You are viewing a plain text version of this content. The canonical link for it is here.
Posted to dev@apex.apache.org by Bhupesh Chawda <bh...@datatorrent.com> on 2015/12/21 10:33:05 UTC

HBase Input Operators

Hi All,

Any reason why the HBase input operators in Apex Malhar - contrib are doing
the entire table scan in the emitTuples() method. Shouldn't this just
return a single row each time? The current way seems to be sending the
entire table in a single call of emitTuples().

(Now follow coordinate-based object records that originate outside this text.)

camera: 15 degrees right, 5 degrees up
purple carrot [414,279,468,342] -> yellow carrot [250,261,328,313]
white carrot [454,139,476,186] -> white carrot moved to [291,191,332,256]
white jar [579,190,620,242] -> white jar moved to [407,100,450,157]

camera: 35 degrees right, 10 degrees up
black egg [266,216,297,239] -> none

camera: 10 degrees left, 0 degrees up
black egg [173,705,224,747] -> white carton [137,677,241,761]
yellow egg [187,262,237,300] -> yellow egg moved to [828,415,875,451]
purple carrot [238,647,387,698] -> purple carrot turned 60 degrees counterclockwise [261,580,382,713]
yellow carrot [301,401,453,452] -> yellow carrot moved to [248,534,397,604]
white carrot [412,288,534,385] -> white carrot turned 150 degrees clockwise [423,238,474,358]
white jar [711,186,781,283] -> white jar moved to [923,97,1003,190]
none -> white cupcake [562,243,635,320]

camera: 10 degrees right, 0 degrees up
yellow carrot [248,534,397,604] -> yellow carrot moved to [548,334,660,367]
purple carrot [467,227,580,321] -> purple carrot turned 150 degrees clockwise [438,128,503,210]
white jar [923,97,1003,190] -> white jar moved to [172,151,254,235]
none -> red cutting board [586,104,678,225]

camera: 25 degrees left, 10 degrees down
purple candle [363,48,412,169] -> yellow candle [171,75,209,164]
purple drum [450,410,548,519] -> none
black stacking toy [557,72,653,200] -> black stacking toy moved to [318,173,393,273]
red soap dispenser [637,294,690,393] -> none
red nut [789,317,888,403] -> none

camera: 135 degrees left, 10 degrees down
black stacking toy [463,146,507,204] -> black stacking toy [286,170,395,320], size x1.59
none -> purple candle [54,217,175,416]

Here is the code fragment from HBaseScanOperator:

  @Override
>   public void emitTuples()
>   {
>     try {
>       HTable table = getTable();
>       Scan scan = operationScan();
>       ResultScanner scanner = table.getScanner(scan);
>       for (Result result : scanner) {
>         //KeyValue[] kvs = result.raw();
>         //T t = getTuple(kvs);
>         T t = getTuple(result);
>         outputPort.emit(t);
>       }
>     } catch (Exception e) {
>       e.printStackTrace();
>     }
>   }
>
>
Thanks.
Bhupesh

Re: HBase Input Operators

Posted by Sandeep Deshmukh <sa...@datatorrent.com>.
Good point Bhupesh. Should we have maxTuplesPerWindow or emitBatchSize  ?

Input operators in Malhar have different configurations :
1) maxTuplesPerWindow as in kafaka input operator
2) emitBatchSize as in AbstractFileInputOperator

Going forward should we have some guidelines on what parameters should be
defined in input operators? Supporting data size instead of number of
tuples, like bandwidth control should also be part of input operators.

Regards,
Sandeep

On Mon, Dec 21, 2015 at 3:03 PM, Bhupesh Chawda <bh...@datatorrent.com>
wrote:

> Hi All,
>
> Any reason why the HBase input operators in Apex Malhar - contrib are doing
> the entire table scan in the emitTuples() method. Shouldn't this just
> return a single row each time? The current way seems to be sending the
> entire table in a single call of emitTuples().
>
> Here is the code fragment from HBaseScanOperator:
>
>   @Override
> >   public void emitTuples()
> >   {
> >     try {
> >       HTable table = getTable();
> >       Scan scan = operationScan();
> >       ResultScanner scanner = table.getScanner(scan);
> >       for (Result result : scanner) {
> >         //KeyValue[] kvs = result.raw();
> >         //T t = getTuple(kvs);
> >         T t = getTuple(result);
> >         outputPort.emit(t);
> >       }
> >     } catch (Exception e) {
> >       e.printStackTrace();
> >     }
> >   }
> >
> >
> Thanks.
> Bhupesh
>